→ 本文抜粋
============================================================

湿板写真の魅力のひとつに、他の写真にはない視覚的なインパクトがあります。スマホや現代のフィルム写真と違って、どこか「見られている」ような視線の強さがあり、被写体の存在感が立ち上がってくるのです。 その理由を考えてみると、どうやら三つの要素が関わっているように思います。ここでは私自身が撮影したりプレートを手に取ったりするなかで感じてきたことを、少しまとめてみたいと思います。 



 
光の特性による“異質な表情
ティンタイプ
ティンタイプ

湿板写真は可視光の中でも紫外線寄りの光に強く反応します。そのため、普通に見慣れた白黒写真よりも落ち着いたトーンになり、瞳やシャドーは黒く引き締まります。いつも見慣れた顔のはずなのに、ハイライトが沈み、そこからは普段とは違う人物のような存在感が立ち上がってくるのです。

============================================================

→ 一覧の抜粋
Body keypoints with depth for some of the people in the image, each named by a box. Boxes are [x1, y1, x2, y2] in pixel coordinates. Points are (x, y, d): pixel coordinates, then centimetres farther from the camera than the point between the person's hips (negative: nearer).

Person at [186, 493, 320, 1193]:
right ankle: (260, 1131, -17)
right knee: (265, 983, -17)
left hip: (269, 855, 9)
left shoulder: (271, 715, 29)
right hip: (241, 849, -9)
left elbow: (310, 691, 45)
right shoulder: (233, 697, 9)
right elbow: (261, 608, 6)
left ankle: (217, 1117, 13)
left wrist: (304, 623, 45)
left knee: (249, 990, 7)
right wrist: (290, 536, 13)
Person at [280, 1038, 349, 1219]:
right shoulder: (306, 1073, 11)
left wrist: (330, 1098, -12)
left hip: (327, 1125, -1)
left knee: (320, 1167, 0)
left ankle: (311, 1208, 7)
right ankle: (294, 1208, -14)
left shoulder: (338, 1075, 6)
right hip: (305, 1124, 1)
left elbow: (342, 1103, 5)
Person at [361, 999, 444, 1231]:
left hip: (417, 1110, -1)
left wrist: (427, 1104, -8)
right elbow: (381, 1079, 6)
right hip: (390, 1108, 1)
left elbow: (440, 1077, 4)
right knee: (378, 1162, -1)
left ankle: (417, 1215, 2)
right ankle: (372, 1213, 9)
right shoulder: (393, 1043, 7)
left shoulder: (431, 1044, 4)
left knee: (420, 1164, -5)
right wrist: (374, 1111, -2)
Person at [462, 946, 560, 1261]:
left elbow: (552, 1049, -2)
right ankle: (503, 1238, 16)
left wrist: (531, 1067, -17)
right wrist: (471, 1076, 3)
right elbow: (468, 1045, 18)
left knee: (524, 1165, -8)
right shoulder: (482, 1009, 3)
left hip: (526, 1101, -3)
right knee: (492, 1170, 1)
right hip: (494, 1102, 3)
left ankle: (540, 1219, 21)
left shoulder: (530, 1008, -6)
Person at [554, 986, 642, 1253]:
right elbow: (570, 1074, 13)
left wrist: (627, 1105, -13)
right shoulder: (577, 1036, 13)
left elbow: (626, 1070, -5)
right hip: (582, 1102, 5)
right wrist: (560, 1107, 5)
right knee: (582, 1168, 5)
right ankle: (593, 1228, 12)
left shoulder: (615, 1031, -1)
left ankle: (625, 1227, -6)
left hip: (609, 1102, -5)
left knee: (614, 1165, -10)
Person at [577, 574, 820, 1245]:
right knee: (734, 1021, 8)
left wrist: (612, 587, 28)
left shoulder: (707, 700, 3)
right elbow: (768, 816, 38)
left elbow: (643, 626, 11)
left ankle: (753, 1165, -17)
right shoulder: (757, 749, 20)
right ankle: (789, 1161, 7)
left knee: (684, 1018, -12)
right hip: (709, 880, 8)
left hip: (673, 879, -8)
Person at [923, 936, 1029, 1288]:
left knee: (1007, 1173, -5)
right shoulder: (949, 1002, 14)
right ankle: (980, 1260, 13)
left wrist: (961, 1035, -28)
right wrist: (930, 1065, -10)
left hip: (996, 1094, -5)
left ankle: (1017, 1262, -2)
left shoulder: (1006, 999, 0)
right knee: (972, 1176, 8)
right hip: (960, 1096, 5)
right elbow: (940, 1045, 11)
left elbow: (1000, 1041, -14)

============================================================

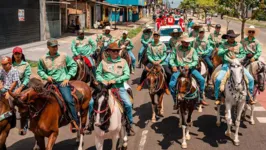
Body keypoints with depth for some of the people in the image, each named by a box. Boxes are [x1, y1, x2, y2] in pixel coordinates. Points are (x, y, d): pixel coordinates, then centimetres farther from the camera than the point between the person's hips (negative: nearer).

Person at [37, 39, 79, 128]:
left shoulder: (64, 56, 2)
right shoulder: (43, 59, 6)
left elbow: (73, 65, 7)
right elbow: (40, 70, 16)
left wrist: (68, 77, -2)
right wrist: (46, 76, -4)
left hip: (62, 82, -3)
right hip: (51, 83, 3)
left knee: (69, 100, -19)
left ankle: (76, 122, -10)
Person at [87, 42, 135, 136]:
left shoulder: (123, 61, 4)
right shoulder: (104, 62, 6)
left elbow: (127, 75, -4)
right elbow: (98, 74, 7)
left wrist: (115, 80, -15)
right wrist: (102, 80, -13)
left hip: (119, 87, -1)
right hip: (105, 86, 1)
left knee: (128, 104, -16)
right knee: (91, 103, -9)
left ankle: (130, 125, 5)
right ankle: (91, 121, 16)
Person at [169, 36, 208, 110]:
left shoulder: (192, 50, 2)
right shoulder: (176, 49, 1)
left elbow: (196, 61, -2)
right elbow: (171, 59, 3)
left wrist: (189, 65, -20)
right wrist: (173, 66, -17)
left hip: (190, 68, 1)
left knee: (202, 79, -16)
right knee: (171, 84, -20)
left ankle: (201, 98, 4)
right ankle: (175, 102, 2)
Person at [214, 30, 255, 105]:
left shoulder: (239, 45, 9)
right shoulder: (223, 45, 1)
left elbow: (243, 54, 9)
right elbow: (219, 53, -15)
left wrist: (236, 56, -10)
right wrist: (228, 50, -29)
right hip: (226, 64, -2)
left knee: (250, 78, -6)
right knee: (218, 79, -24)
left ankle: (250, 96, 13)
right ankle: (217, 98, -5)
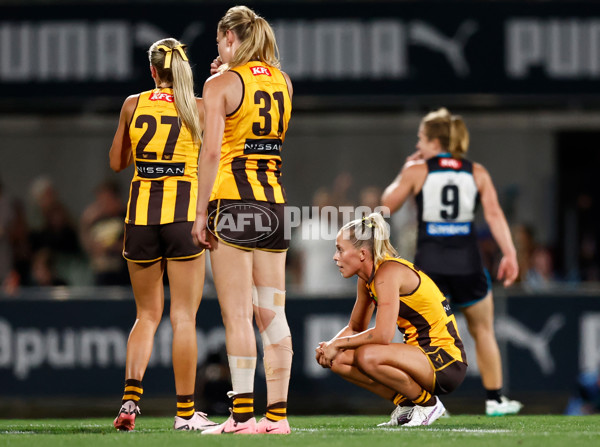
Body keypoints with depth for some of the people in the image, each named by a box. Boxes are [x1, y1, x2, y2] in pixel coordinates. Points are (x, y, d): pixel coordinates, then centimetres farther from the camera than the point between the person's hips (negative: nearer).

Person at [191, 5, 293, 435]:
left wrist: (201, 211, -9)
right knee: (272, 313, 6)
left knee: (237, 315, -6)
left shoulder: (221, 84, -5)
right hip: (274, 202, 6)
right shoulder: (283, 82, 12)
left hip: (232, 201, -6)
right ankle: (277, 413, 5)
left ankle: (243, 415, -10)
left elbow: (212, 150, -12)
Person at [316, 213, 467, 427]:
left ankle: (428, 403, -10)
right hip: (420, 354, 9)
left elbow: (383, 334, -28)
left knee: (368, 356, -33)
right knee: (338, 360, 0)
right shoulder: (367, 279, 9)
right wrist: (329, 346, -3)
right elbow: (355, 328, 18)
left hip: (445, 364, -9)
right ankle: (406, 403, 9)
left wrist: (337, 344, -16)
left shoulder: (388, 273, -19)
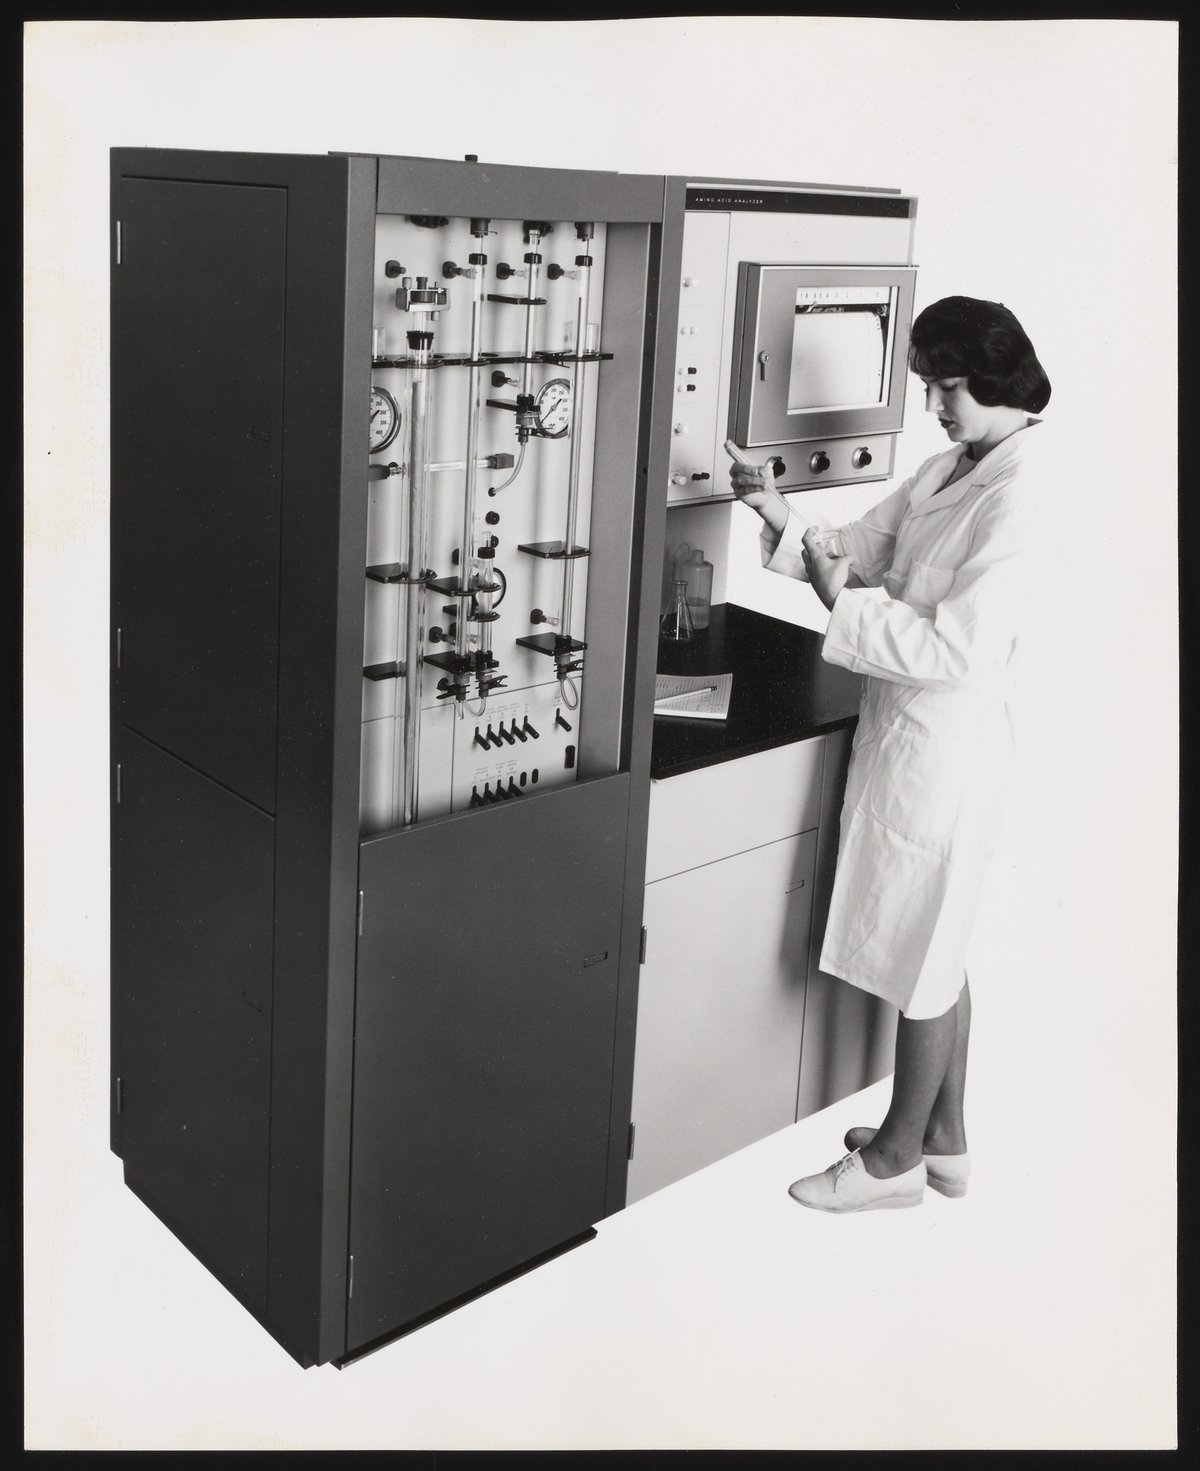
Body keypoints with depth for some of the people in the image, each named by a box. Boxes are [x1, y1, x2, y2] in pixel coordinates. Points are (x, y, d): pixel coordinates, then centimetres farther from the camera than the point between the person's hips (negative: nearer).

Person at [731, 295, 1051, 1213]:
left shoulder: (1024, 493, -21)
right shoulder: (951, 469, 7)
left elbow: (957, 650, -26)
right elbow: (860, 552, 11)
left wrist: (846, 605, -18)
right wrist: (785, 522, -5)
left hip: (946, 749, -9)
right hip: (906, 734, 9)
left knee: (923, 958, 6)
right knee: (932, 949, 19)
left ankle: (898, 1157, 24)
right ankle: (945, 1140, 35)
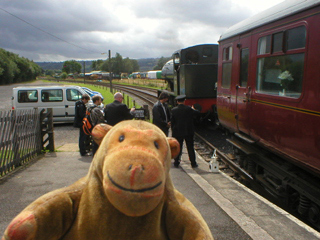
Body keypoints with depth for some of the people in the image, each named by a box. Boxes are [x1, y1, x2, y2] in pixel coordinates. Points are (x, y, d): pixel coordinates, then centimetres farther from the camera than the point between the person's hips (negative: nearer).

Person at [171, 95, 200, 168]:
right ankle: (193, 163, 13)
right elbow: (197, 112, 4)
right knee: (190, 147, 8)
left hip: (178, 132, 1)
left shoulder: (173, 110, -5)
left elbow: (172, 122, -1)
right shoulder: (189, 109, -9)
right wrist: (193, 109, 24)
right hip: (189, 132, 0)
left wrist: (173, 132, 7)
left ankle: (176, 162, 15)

============================================================

→ 課題 A
湿板写真の文章で、湿板写真と比べられているほかの写真の種類をすべて書き出しなさい。
→ 課題 B
湿板写真の文章を、最後の文のあとから書き継ぎなさい。

→ 解答 A
スマホの写真、現代のフィルム写真、普通に見慣れた白黒写真

→ 解答 B
そしてなにより魅力的なのは、銀そのものがつくるハイライトです。紙の写真では紙白がハイライトを構成しますが、湿板写真では絵柄のハイライトは銀そのものです。色味はニュートラルグレーというより、少し温かみを感じさせます。



また、光を受けたとき、プレートの中で銀粒子がきらりと反射する瞬間もあり、紙やモニターの白では絶対に味わえないそのきらめきは、現物を手にしたときにしか分からない湿板写真ならではの美しさです。

HP内の「コロジオンと色」でも詳しく解説しています。



 浅い被写界深度による“視線の集中”

 湿板で撮ったポートレートを見ると、自然と瞳に目がいってしまいます。湿板は感度が極めて低いため、明るいレンズを開放で使って撮影する必要があります。そのため、大判カメラ特有の浅い被写界深度が生まれます。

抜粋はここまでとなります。